Pick out the lines in the listing below that contain the word "nose" and copy them.
-*-
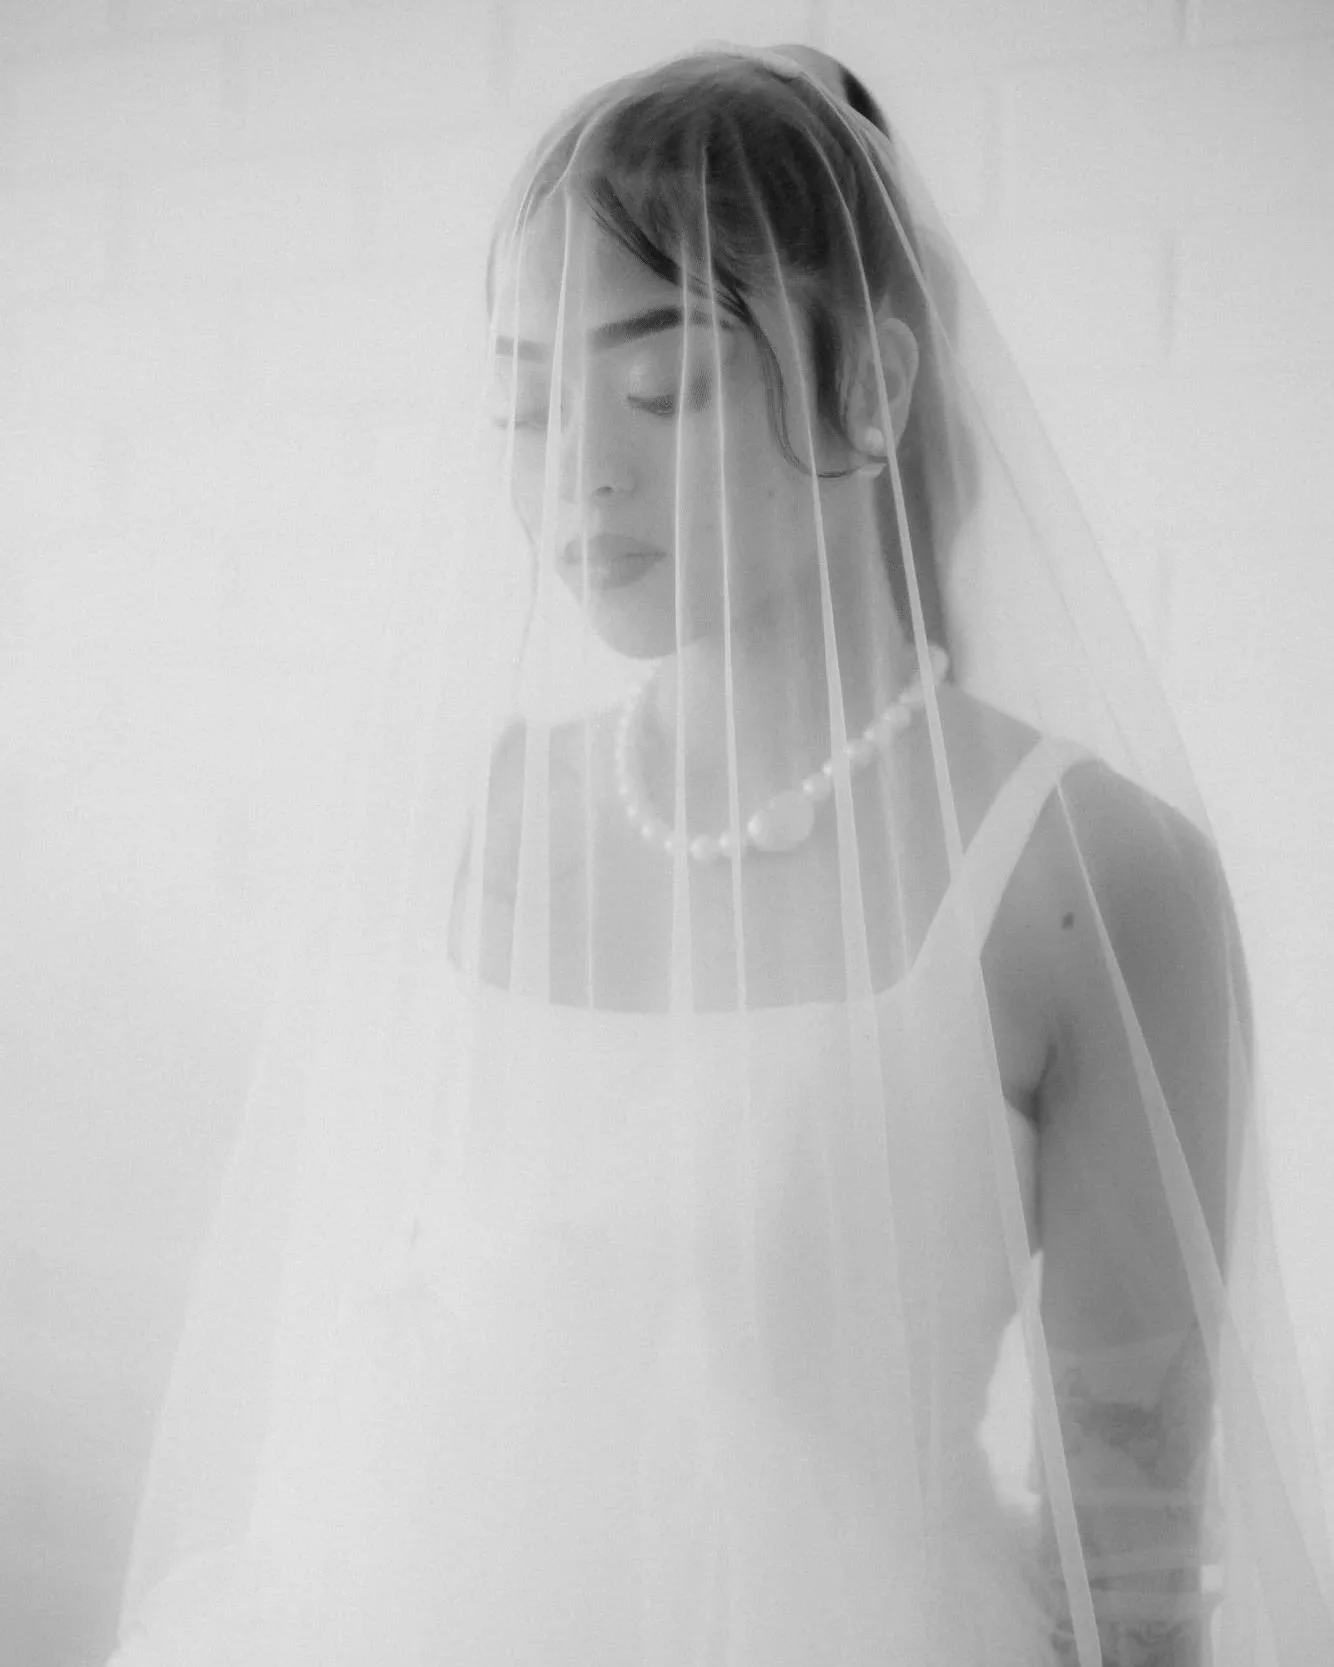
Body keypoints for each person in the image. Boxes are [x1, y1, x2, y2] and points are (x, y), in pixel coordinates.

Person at [108, 43, 1334, 1666]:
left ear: (877, 385)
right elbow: (344, 1366)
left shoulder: (1092, 873)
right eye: (525, 401)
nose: (576, 470)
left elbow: (1140, 1540)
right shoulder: (465, 819)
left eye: (661, 386)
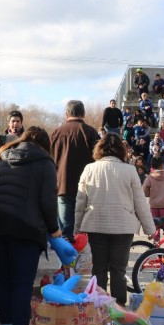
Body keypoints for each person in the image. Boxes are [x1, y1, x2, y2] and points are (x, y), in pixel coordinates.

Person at [0, 126, 59, 325]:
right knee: (22, 284)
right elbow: (48, 202)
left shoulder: (4, 157)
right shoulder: (44, 162)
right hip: (24, 229)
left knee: (3, 281)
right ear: (45, 145)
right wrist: (54, 230)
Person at [74, 134, 156, 306]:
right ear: (121, 150)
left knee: (99, 269)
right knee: (119, 270)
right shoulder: (130, 170)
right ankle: (118, 308)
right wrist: (150, 230)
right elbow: (140, 202)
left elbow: (80, 202)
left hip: (96, 225)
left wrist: (77, 229)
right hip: (123, 228)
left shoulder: (89, 169)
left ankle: (99, 306)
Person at [51, 100, 100, 239]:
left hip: (62, 186)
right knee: (84, 232)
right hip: (87, 188)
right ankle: (83, 260)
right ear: (83, 113)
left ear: (66, 114)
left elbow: (50, 159)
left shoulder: (56, 133)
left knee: (65, 232)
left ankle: (67, 261)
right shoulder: (90, 132)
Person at [142, 156, 164, 229]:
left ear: (152, 166)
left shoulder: (150, 177)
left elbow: (144, 190)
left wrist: (150, 194)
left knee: (155, 225)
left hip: (154, 205)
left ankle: (156, 239)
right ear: (162, 165)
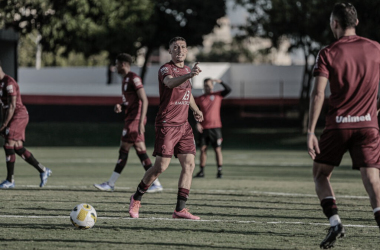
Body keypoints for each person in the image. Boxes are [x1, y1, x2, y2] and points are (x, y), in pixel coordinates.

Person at [307, 3, 380, 248]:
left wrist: (310, 131)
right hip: (369, 126)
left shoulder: (328, 53)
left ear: (334, 23)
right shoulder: (376, 48)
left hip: (338, 125)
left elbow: (318, 94)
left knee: (320, 174)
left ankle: (335, 222)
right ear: (356, 22)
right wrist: (375, 109)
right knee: (372, 178)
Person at [128, 37, 203, 220]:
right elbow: (170, 83)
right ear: (170, 51)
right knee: (161, 166)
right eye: (175, 47)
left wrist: (196, 110)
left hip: (184, 125)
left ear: (187, 50)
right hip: (167, 124)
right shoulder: (166, 69)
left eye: (183, 47)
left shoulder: (187, 69)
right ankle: (136, 197)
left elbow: (188, 93)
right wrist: (190, 75)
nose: (179, 50)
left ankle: (180, 209)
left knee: (190, 164)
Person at [94, 53, 163, 193]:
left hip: (135, 120)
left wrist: (141, 122)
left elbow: (144, 99)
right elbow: (131, 101)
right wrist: (121, 106)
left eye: (117, 64)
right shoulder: (125, 79)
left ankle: (111, 183)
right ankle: (155, 183)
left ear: (123, 64)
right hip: (131, 118)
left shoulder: (134, 78)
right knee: (140, 151)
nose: (116, 67)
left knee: (124, 150)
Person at [0, 60, 52, 189]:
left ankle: (10, 180)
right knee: (17, 147)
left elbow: (12, 106)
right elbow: (4, 106)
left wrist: (5, 124)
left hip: (18, 115)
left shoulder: (9, 82)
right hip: (13, 116)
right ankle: (43, 170)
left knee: (8, 144)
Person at [194, 78, 231, 178]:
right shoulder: (200, 98)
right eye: (206, 86)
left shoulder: (217, 95)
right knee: (203, 150)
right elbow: (194, 111)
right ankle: (201, 171)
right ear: (204, 86)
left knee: (217, 150)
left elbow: (228, 90)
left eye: (209, 85)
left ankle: (219, 171)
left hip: (215, 128)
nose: (208, 87)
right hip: (204, 128)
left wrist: (221, 82)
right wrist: (197, 123)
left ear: (212, 86)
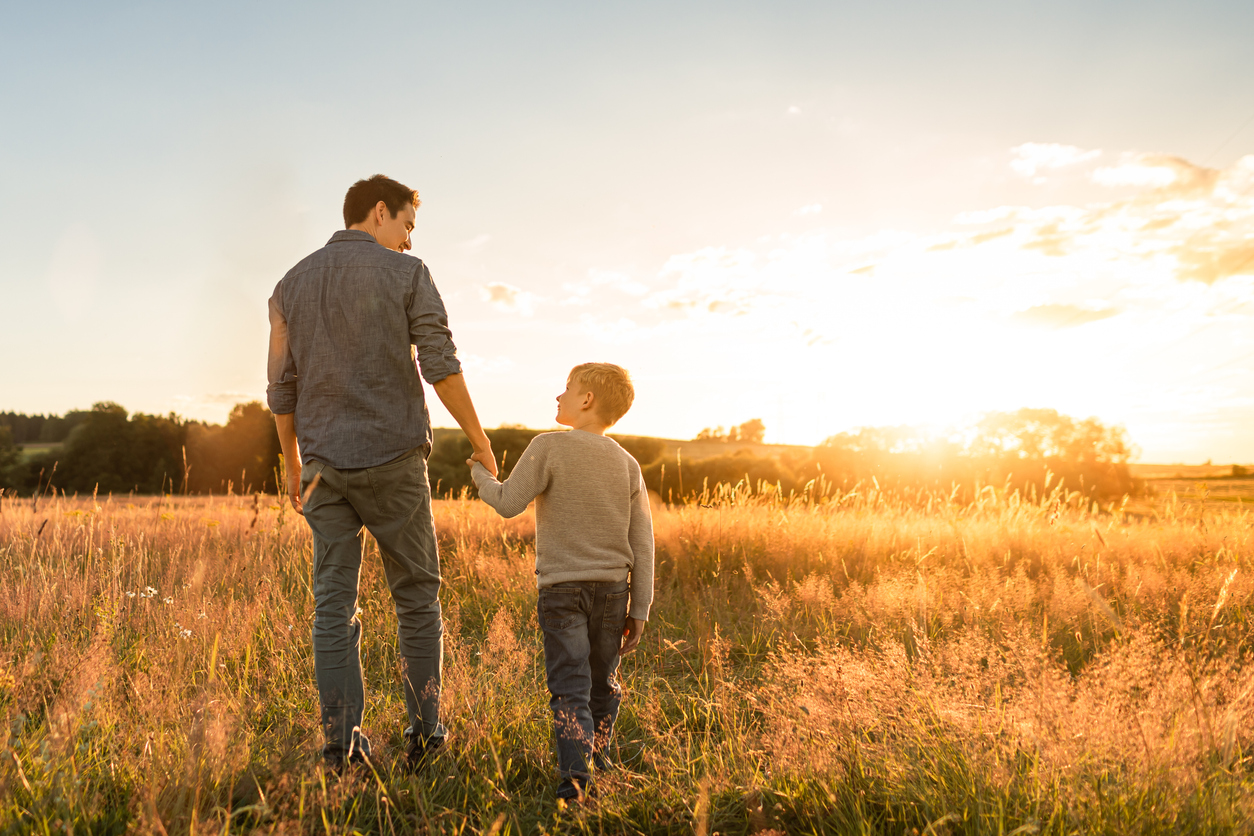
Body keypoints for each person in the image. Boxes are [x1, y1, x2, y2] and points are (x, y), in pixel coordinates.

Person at [266, 174, 497, 774]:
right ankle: (426, 736)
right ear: (377, 211)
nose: (409, 243)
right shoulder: (408, 276)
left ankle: (340, 748)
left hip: (321, 467)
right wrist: (480, 440)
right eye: (406, 226)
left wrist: (293, 464)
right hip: (395, 461)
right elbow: (441, 367)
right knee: (417, 599)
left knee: (332, 605)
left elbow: (280, 390)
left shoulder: (288, 286)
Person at [468, 363, 654, 802]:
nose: (558, 396)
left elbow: (509, 503)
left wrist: (480, 473)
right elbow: (642, 542)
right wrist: (640, 608)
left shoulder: (547, 447)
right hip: (614, 592)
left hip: (561, 591)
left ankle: (575, 783)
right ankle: (601, 760)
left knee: (569, 687)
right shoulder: (628, 464)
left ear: (586, 400)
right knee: (603, 680)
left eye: (567, 389)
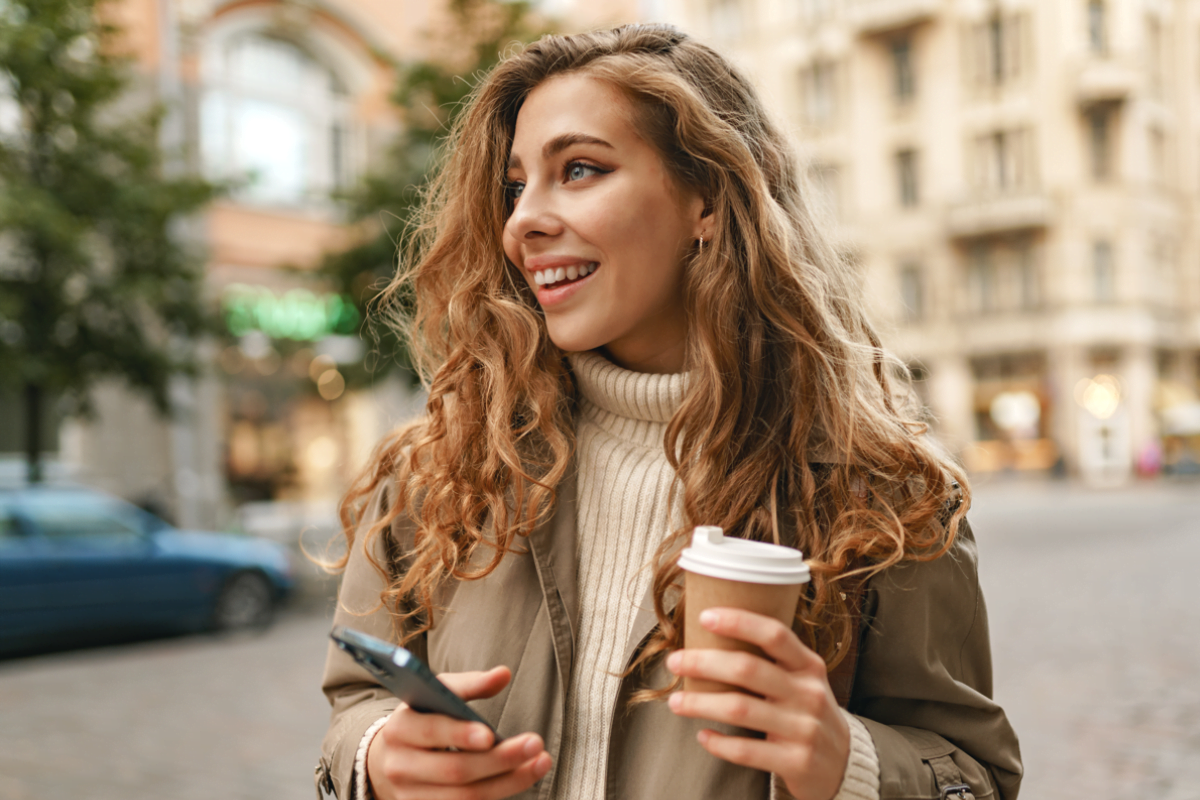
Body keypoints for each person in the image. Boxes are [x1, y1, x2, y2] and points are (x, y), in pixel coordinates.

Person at [317, 23, 1022, 800]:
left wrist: (846, 760)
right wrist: (378, 755)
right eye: (516, 186)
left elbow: (973, 774)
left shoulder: (880, 494)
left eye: (579, 169)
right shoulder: (437, 468)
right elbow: (356, 702)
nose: (522, 222)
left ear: (707, 200)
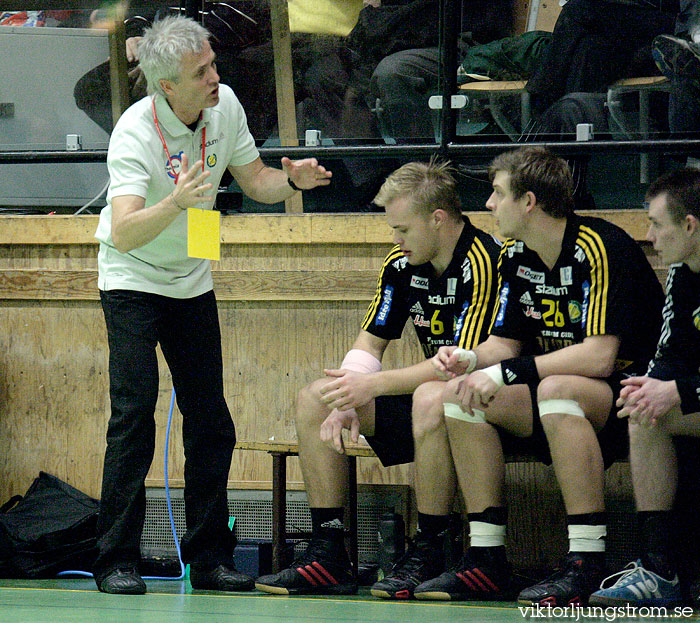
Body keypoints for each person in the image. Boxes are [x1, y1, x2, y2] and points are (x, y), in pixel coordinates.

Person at [93, 15, 331, 595]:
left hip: (191, 278)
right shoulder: (134, 133)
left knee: (211, 421)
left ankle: (208, 558)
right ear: (166, 86)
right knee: (132, 416)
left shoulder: (224, 111)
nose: (216, 79)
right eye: (201, 72)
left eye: (213, 65)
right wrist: (176, 202)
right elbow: (122, 232)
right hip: (132, 276)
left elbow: (254, 181)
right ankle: (116, 559)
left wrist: (292, 180)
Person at [412, 146, 664, 605]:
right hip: (556, 392)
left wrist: (506, 371)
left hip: (632, 396)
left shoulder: (598, 247)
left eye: (496, 193)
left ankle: (588, 560)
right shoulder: (516, 254)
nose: (488, 204)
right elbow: (503, 344)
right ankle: (486, 560)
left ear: (528, 202)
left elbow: (599, 358)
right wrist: (468, 359)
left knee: (556, 386)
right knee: (459, 394)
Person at [254, 159, 502, 596]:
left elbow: (462, 363)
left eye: (403, 229)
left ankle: (430, 547)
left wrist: (372, 386)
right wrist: (349, 391)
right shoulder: (402, 263)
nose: (395, 239)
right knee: (317, 398)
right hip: (428, 395)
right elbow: (371, 342)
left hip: (478, 397)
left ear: (438, 220)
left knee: (431, 392)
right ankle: (330, 550)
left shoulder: (484, 262)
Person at [588, 169, 700, 608]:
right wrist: (651, 387)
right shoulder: (684, 271)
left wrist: (683, 392)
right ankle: (659, 568)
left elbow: (682, 385)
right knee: (643, 411)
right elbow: (669, 351)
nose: (649, 236)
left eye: (656, 223)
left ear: (689, 225)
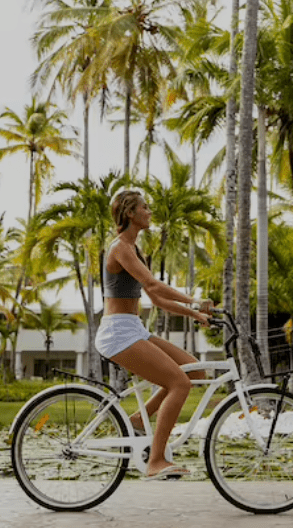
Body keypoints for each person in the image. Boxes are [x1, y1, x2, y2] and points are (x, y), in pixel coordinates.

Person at [95, 189, 214, 479]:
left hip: (133, 328)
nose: (149, 212)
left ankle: (138, 418)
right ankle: (156, 461)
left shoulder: (135, 251)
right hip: (118, 332)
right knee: (179, 384)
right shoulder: (120, 247)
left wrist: (195, 314)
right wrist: (195, 300)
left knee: (194, 372)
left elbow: (157, 300)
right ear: (130, 214)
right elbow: (154, 285)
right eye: (144, 207)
-*-
Result of the task:
nose: (576, 470)
nose: (179, 50)
nose: (116, 67)
nose: (208, 87)
nose: (409, 243)
nose: (558, 396)
nose: (522, 222)
nose: (216, 79)
nose: (488, 204)
nose: (395, 239)
nose: (649, 236)
nose: (149, 212)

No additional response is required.